The game’s lack of voice chat makes it so Zeeks can never explain that trick to his teammates. A less experienced player could easily derail the strategy by cutting into the tipoff and sending the ball flying sideways. That’s the kind of variable that even pros can never fully account for, but Zeeks believes that people will naturally pick up on high-level strategy as the game’s skill ceiling climbs.
“This game undoubtedly has so many casual players who don’t care about the tips and tricks or would never watch a YouTube video. But as this game gets more and more popular and more people want to win, you’re going to see people doing minute things — like grabbing people on Fall Ball so they can’t make shots – that you might not think of unless you really put your head into it.”

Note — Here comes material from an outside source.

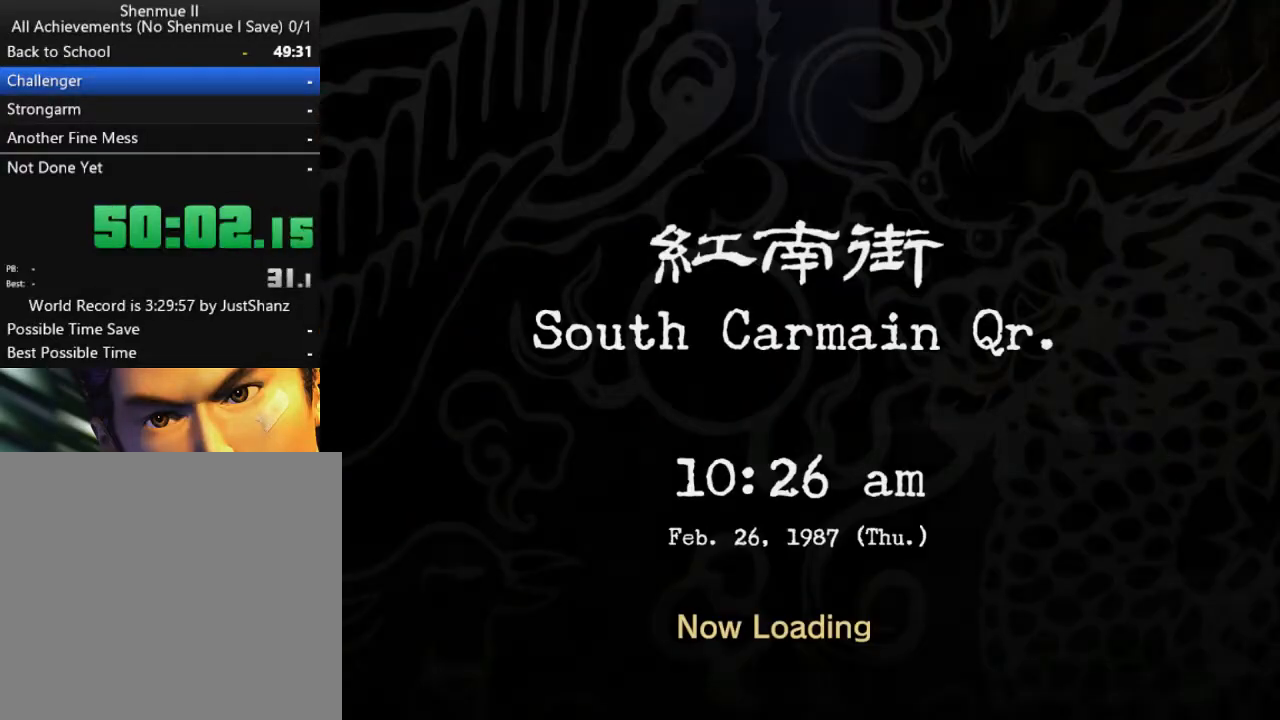
{"buttons": [], "left_stick": "center", "right_stick": "center", "events": [[67, "DPAD_DOWN", "down"], [167, "DPAD_DOWN", "up"], [233, "DPAD_DOWN", "down"], [333, "DPAD_DOWN", "up"], [400, "DPAD_DOWN", "down"], [500, "DPAD_DOWN", "up"]]}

Is ganging up against Team Yellow needlessly cruel? Absolutely. Is it the kind of game plan that total strangers can easily unite behind without ever speaking a word to one another? You bet.
Extreme Fall Guys
Less than one month after its release, Fall Guys’ competitive scene is already coming into focus. Publisher Devolver Digital hosted its Extreme Fall Guys event on August 12, featuring 20 streamers shoving their way to victory. The competition showcased just how much control top players already have over the game.
One of the most unique strategies came from Frank 'Techniq' Ellerbe, who won the competition as part of Team Pigeon. Rather than honing in on optimal routes or perfect platforming, Techniq has mastered the art of griefing. He uses the game’s rudimentary grab mechanic to knock players down a level in Hex-A-Gone or toss them into holes in Roll Out.
“A lot of people think that the pushing and pulling comes from the player themselv, but it’s a combination of the opponent and the player, depending on the way they move their controller,” Techniq says. “If you can predict movement and snap your controller in the opposite way that they do, you have this rubber band effect.”
Through testing the game’s mechanics with friends, he began to master Fall Guys’ physics — an Achilles’ heel for most players. For example, he realized camera position plays a surprisingly integral part in throwing a grabbed opponent.
“On Roll Out, if one person’s running full speed going one way and you’re running full speed going the other way, grab them and use your right analog stick to spin your camera around,” Techniq says 'You actually do a fling effect where you can throw them in a half-circle.”
While some have called Techniq’s strategy “toxic,” he believes it’s all part of the game. Like Matthew Schafer, Tachniq's strategies don't count as using hacks to gain an unfair advantage. They’re simply using every tool presented in-game to take Fall Guys apart piece by piece and see what sticks. And these are tools available to everyone — even you.
Game Pigeon Knockout Strategy List
Fall Guys is now available for PC and PS4.